Used sensitive assays to screen 1070 de-identified convenience plasma specimens from United States national HIV surveillance conducted in 2009-2011 on newly diagnosed persons with no evidence of antiretroviral drug use.
We applied validated allele-specific PCR for five HIV reverse transcriptase mutations as sentinel markers of TDR. The total and minority-level prevalence of TDR by demographic characteristics was compared.
Sensitive screening identified 72% more TDR than conventional sequencing for the five mutations assessed (13.6% vs. 7.9%, p < 0.0001), with K65R having the greatest increase (0% to 1.7%). One-third of K65R was in persons who also had ≥1 of the other mutations screened. The total TDR prevalence among whites (16.4%) and blacks (14.9%) was significantly higher than that among Hispanics/Latinos (6.4%) (p = 0.005 and 0.013, respectively). TDR prevalence was highest (23.1%) in those 13-19 years (85% black). TDR prevalence among females (72% black) was nearly as high as among MSM (47% black) (14.3% vs 15.1%, respectively).

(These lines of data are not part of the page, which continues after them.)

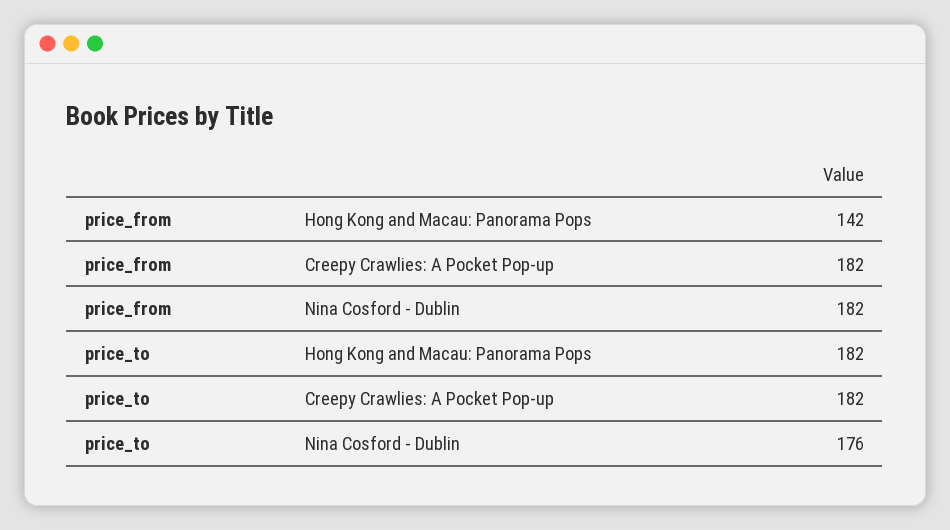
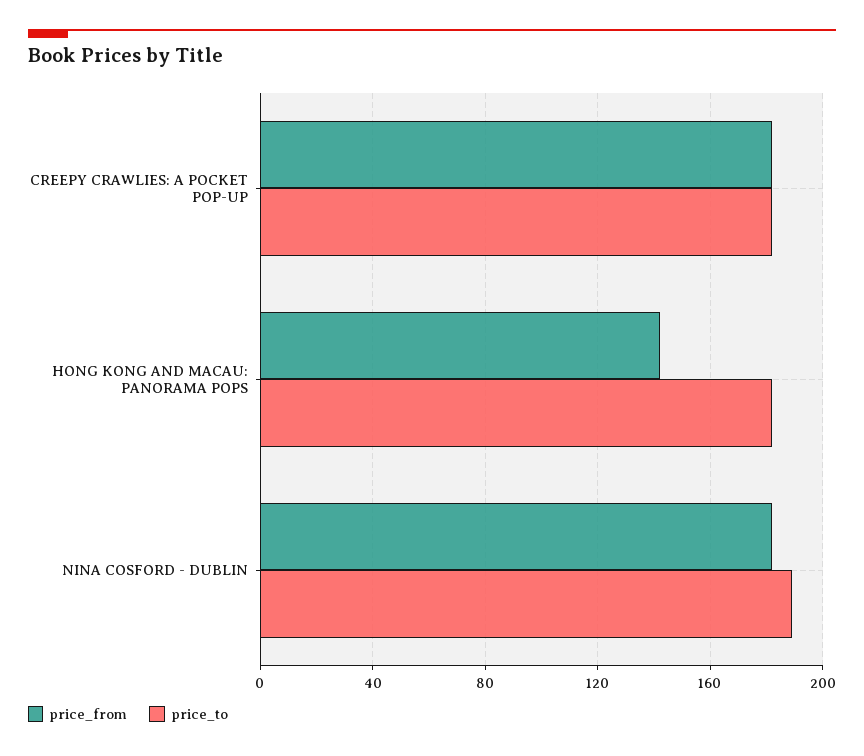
  {
    "price_from": {
      "Hong Kong and Macau: Panorama Pops": 142,
      "Creepy Crawlies: A Pocket Pop-up": 182,
      "Nina Cosford - Dublin": 182
    },
    "price_to": {
      "Hong Kong and Macau: Panorama Pops": 182,
      "Creepy Crawlies: A Pocket Pop-up": 182,
-     "Nina Cosford - Dublin": 176
+     "Nina Cosford - Dublin": 190
    }
  }

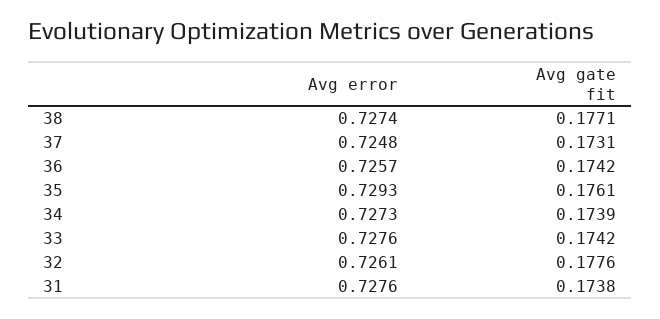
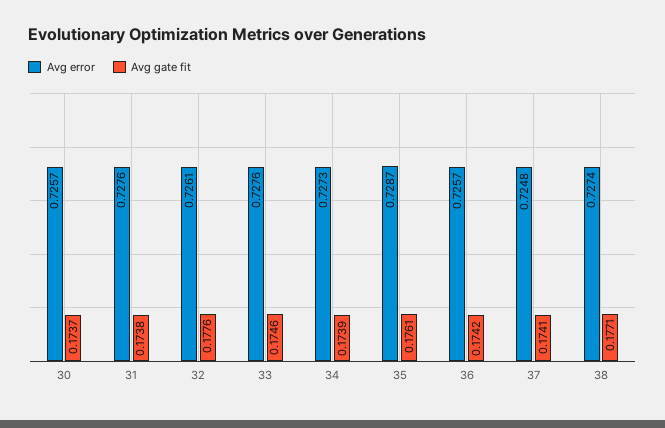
  {
    "Avg error": {
      "38": 0.7274,
      "37": 0.7248,
      "36": 0.7257,
-     "35": 0.7293,
+     "35": 0.7287,
      "34": 0.7273,
      "33": 0.7276,
      "32": 0.7261,
-     "31": 0.7276
+     "31": 0.7276,
+     "30": 0.7257
    },
    "Avg gate fit": {
      "38": 0.1771,
-     "37": 0.1731,
+     "37": 0.1741,
      "36": 0.1742,
      "35": 0.1761,
      "34": 0.1739,
-     "33": 0.1742,
+     "33": 0.1746,
      "32": 0.1776,
-     "31": 0.1738
+     "31": 0.1738,
+     "30": 0.1737
    }
  }

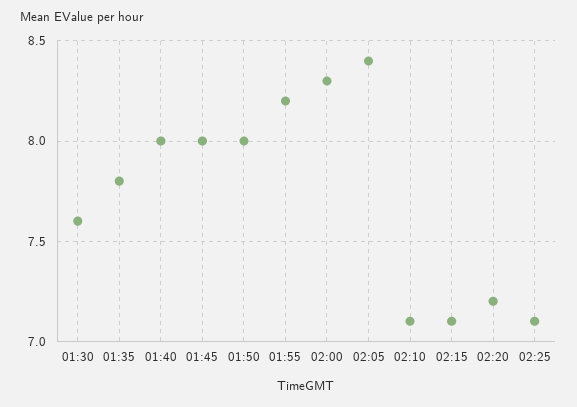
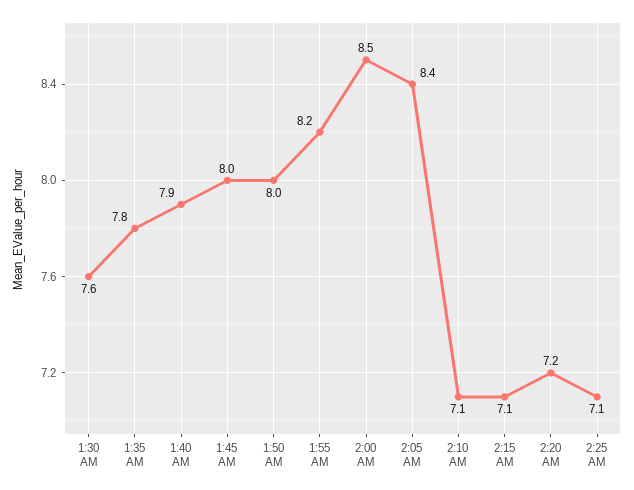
  {
    "01:30": 7.6,
    "01:35": 7.8,
-   "01:40": 8,
+   "01:40": 7.9,
    "01:45": 8,
    "01:50": 8,
    "01:55": 8.2,
-   "02:00": 8.3,
+   "02:00": 8.5,
    "02:05": 8.4,
    "02:10": 7.1,
    "02:15": 7.1,
    "02:20": 7.2,
    "02:25": 7.1
  }

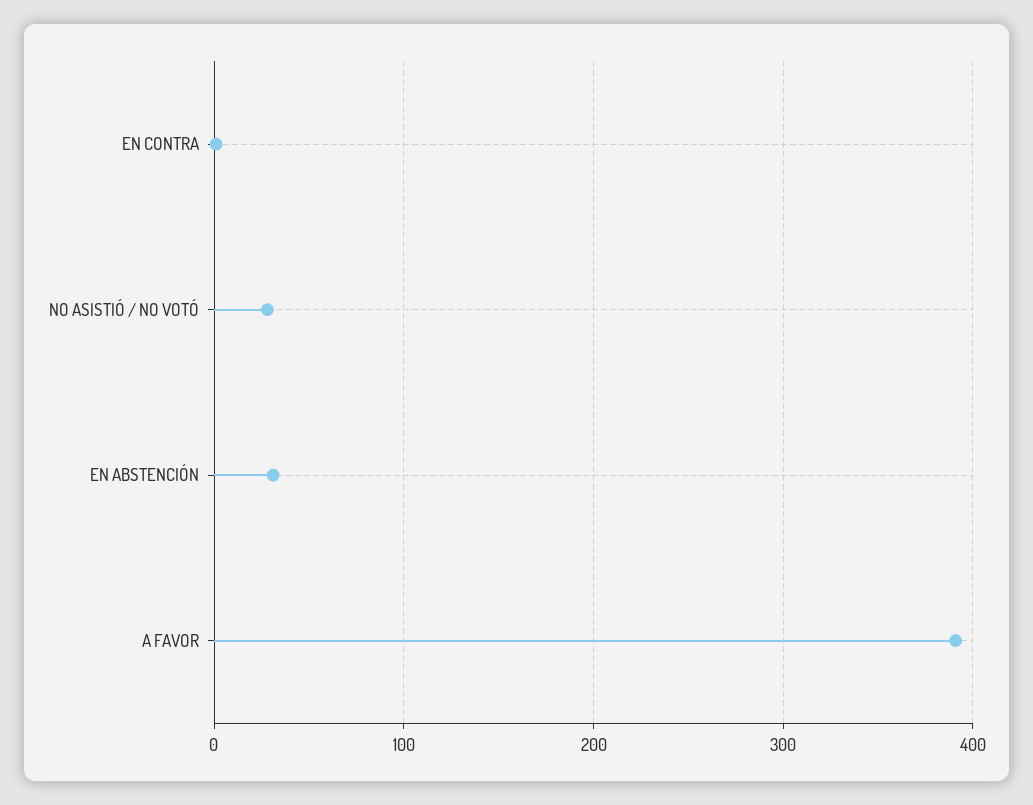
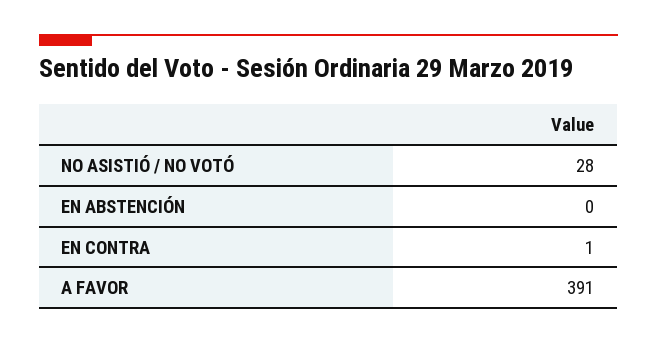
  {
    "EN CONTRA": 1,
    "NO ASISTIÓ / NO VOTÓ": 28,
-   "EN ABSTENCIÓN": 30,
+   "EN ABSTENCIÓN": 0,
    "A FAVOR": 391
  }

A significant proportion of TDR, primarily in older, white MSM, was undetected by conventional testing. The greatest underestimation was for rapid-decaying mutations typically associated with the source virus having recent exposure to ART. However, total TDR prevalence was highest in the <20 year age group who were predominantly black, underscoring the importance of prevention efforts for at-risk youth.